Defendants argue that plaintiffs knew about Rogers' involvement in the issues raised in this lawsuit because he testified during PUCO proceedings. Defendants further argue that a year ago James Gainer's deposition testimony made plaintiffs aware of Rogers' role in okaying the options agreements. My August 8, 2014 Order summarized Gainer's testimony as follows:

Next plaintiffs point to James Gainer's deposition. In December 2004, he was CG&E's Vice President for Regulatory and Legislative Strategy. He testified that there were option agreements that "gave the CRES an option to serve those customers in return for a payment." He did not recall the reasons for switching from the agreement negotiated in November 2004 to the option agreements. He described it as a management decision that he did not know had anything to do with PUCO's order. He believed the company could have kept the November 2004 agreement rather than negotiate the option agreements. Gainer further testified that he consulted with Rogers (the ultimate decision-maker), Ficke, Steffen, Manly, and Cyrus about the Option Agreements. One purpose of the option agreements may have been to fulfill the commitment Cinergy made in May and November 2004 to the interven-ers opposing Cinergy's RSP pending before PUCO. Gainer acknowledged that CG&E had an agreement with the 22 large customers "to negotiate in good faith to try to put the parties back in the same economic position. However, Gainer insisted that the decision to negotiate option agreements was a management decision, and his participation in that process was as a lawyer, albeit one whose office was Cinergy's Vice President of Legislative and Regulatory matters with direct supervisory authority over the Rate Department. Paul Colbert testified in his deposition in the Deeds case that there were no contracts that Cinergy Retail Services ("CRS") had that had been termed a settlement agreement. Cinergy never formed a CRES in connection with its RSP. However, he further testified that all the interveners supported their May 2004 "settlement [with Cinergy], which resolved the RSP." Colbert further testified that negotiation of the options agreements began in December 2004 after PUCO's final order in the RSP case. The options agreements were negotiated with customers who intervened in the RSP case or were members of an association that intervened in that case.3

The December 6 Gainer email communicated to other business employees that Rogers had decided not to go forward with the Cinergy CRES agreement but to offer the customers the option agreements that are at the center of this lawsuit.

It is ORDERED that plaintiffs wait until Judge Sargus rules on their objections to the August 9 and September 12, 2014 Orders before filing a motion requesting leave to depose Rogers that is supported by a statement of the facts (and supporting documents) relevant to their knowledge of Rogers' involvement in the decision to abandon the Cinergy CRES agreements.

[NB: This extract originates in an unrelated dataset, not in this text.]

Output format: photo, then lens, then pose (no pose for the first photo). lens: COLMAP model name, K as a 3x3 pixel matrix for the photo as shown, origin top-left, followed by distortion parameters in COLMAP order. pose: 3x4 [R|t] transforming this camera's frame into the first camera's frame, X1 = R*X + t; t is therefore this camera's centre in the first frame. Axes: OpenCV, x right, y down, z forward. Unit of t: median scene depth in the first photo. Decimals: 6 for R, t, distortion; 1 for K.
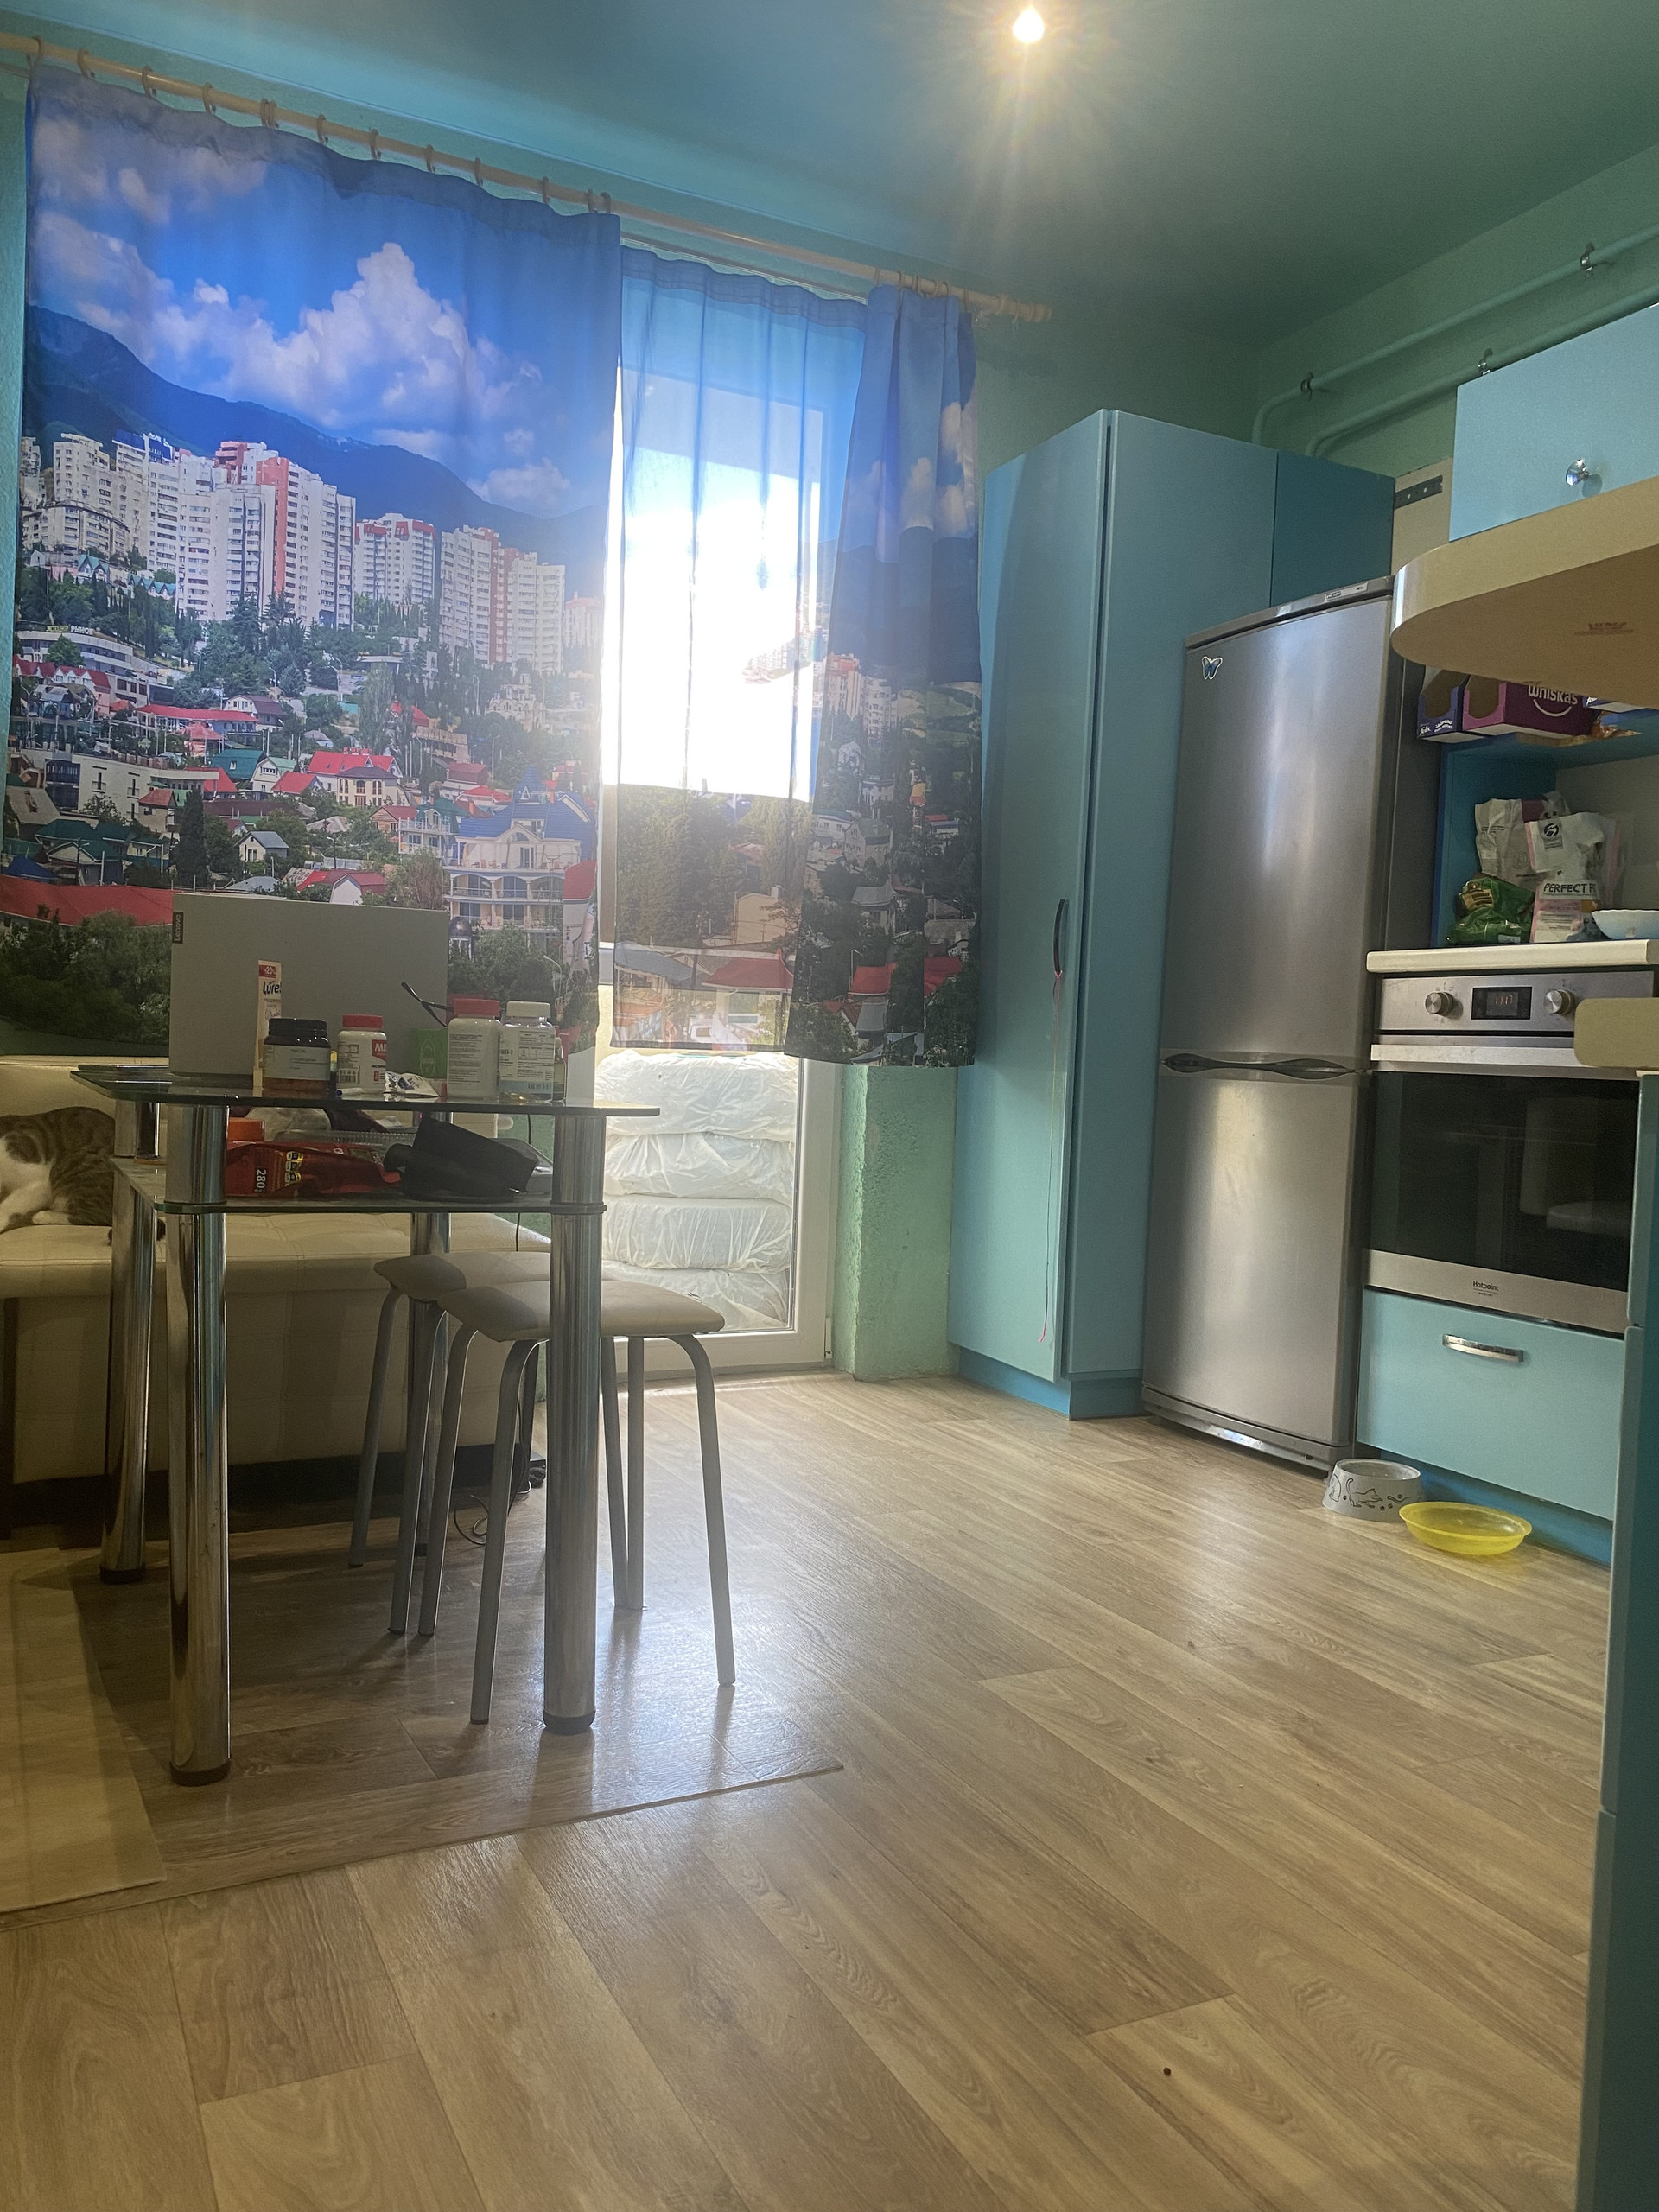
lens RADIAL K [[1738.7, 0, 807.7], [0, 1738.7, 1060.9], [0, 0, 1]] dist [0.049686, -0.066319]
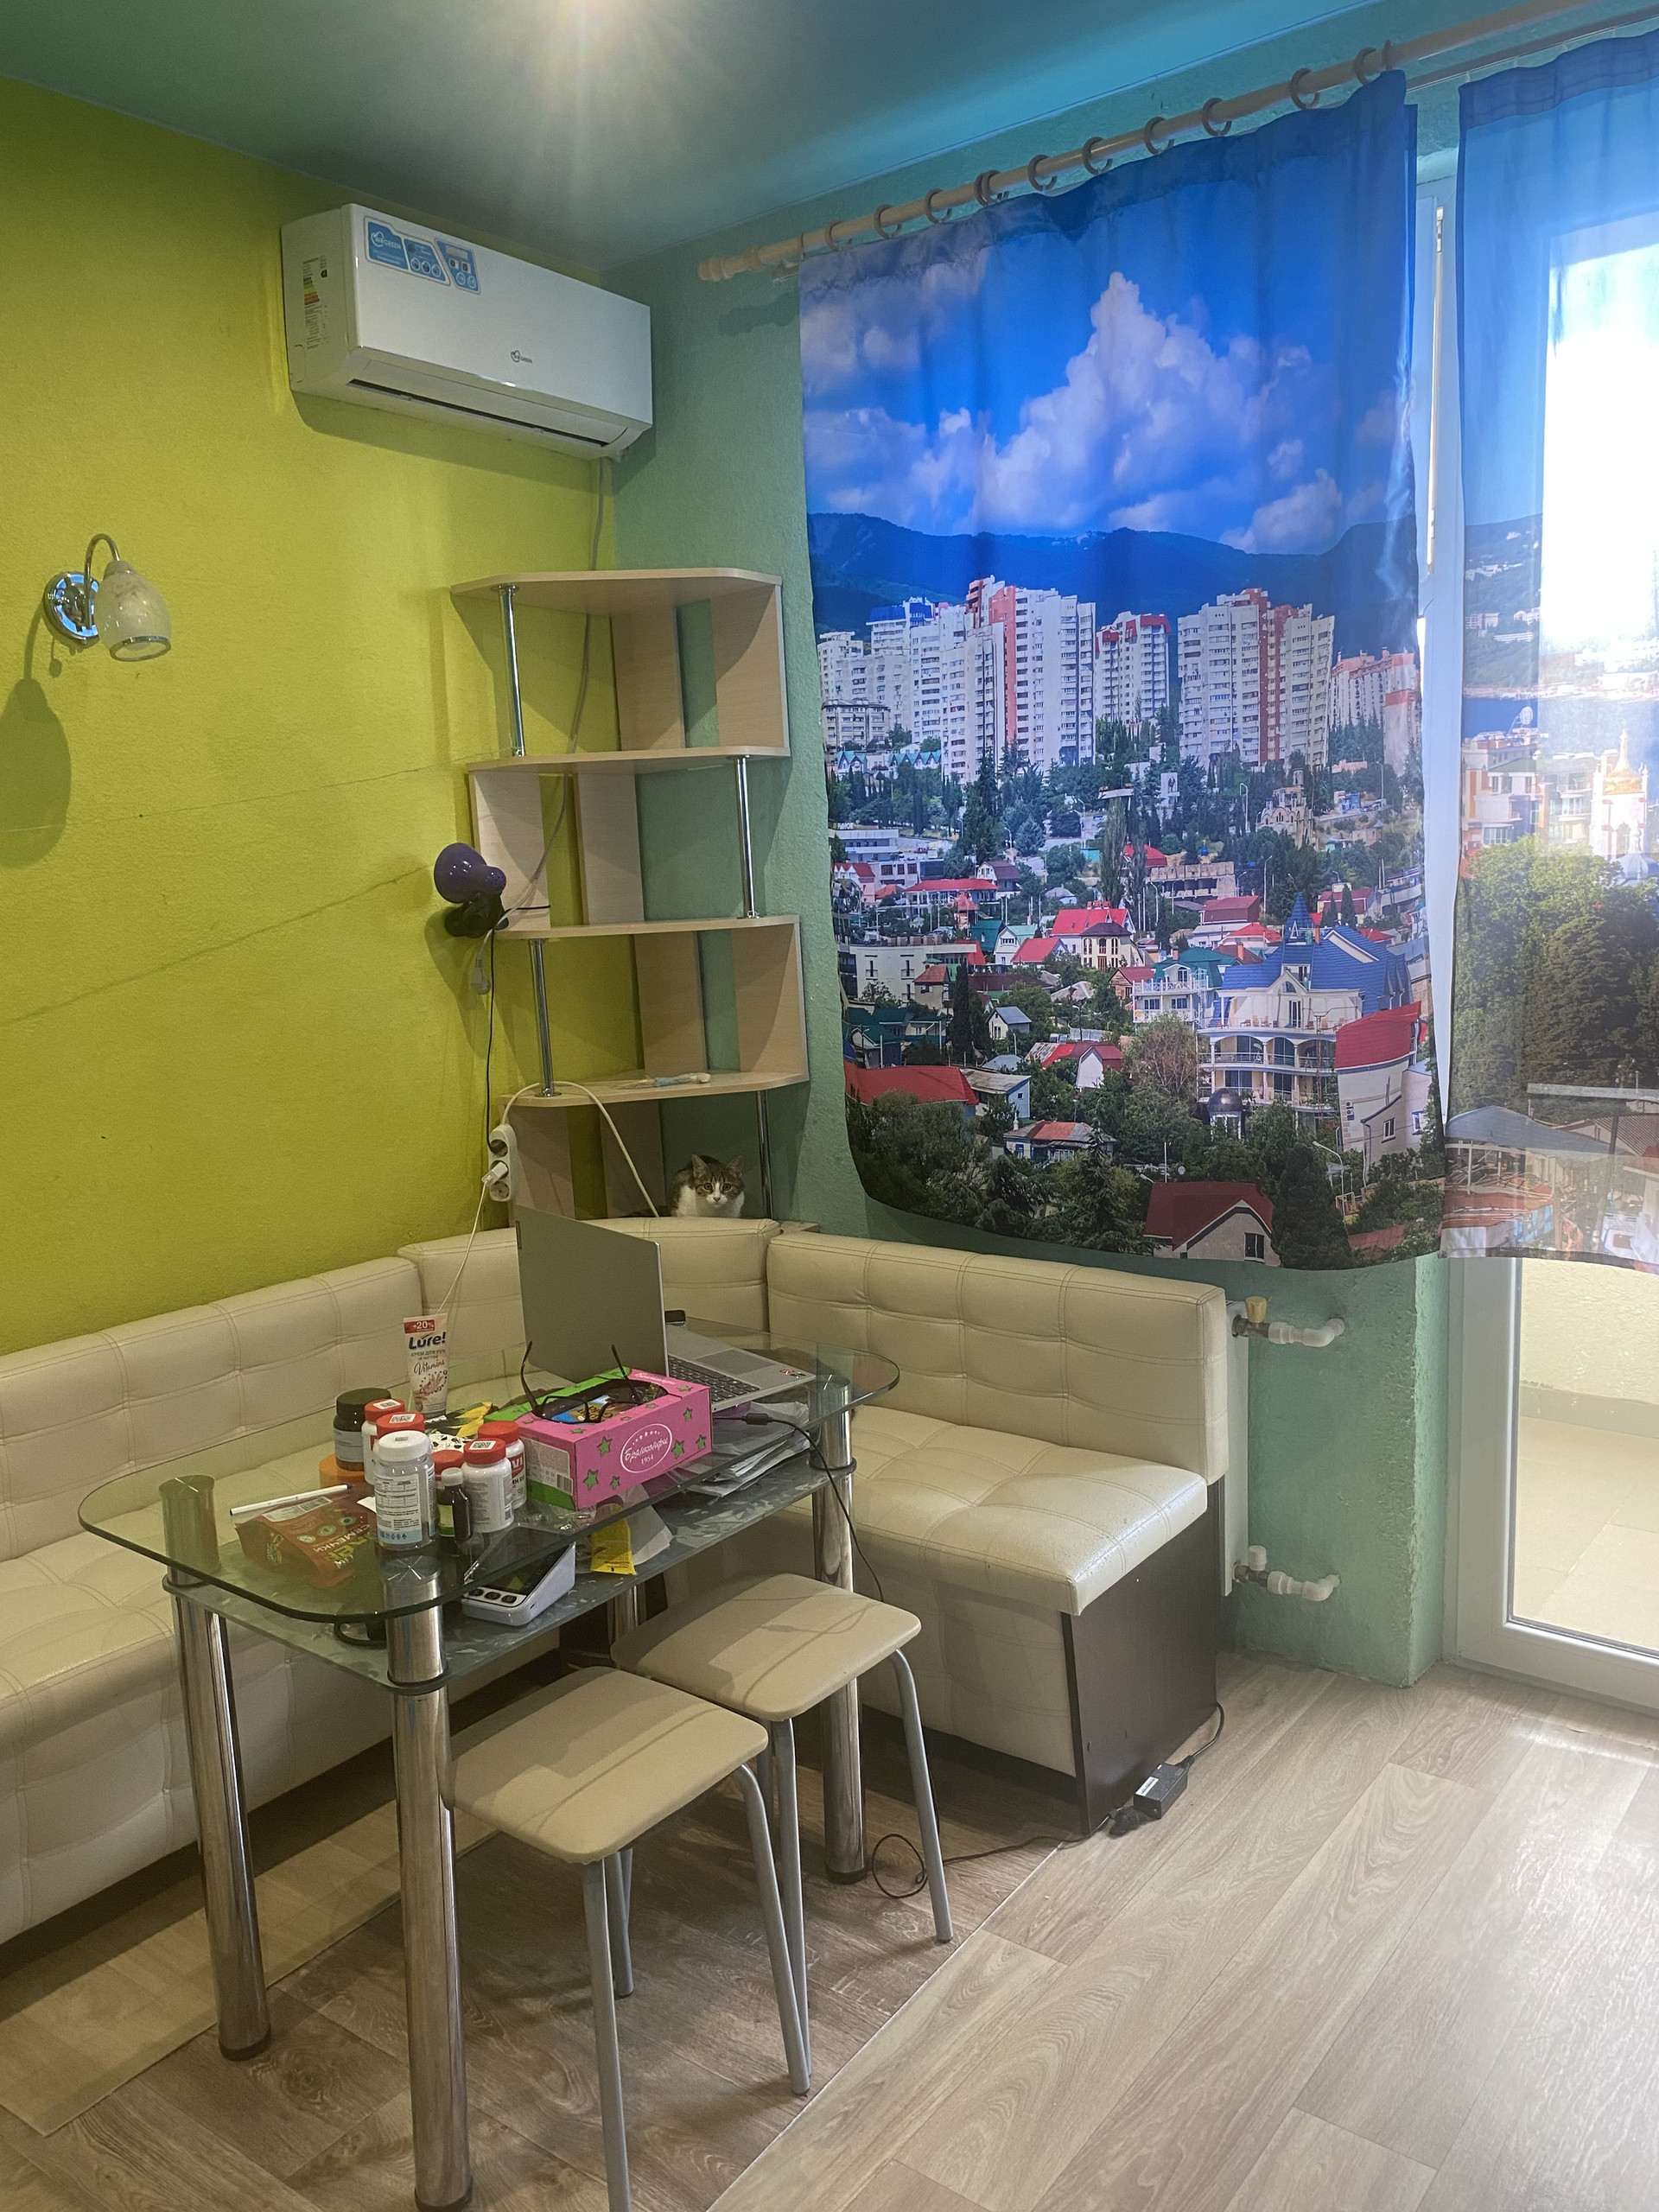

Paul Colbert severance agreement. Plaintiffs' counsel said that during his recent deposition Paul Colbert said that he had a severance agreement with Duke, but he was unwilling to provide a copy to them. Plaintiffs want to know if there is a cooperation agreement and, if so, its terms. Defendants' counsel agreed to provide the severance agreement and cooperation agreement, if any, to plaintiffs.

FootNotes


1. Judge Sargus's Order Setting Trial Date sets June 22, 2015 as the deadline for disclosing trial witnesses.
2. My September 12, 2014 Order required production of the December 6, 2004 Gainer email. September 12, 2014 Order, pp. 1-2, Doc. 192, PageID 3913-14.
3. August 8, 2014 Order, pp. 34-36, Doc. 187, PageID 3872-74.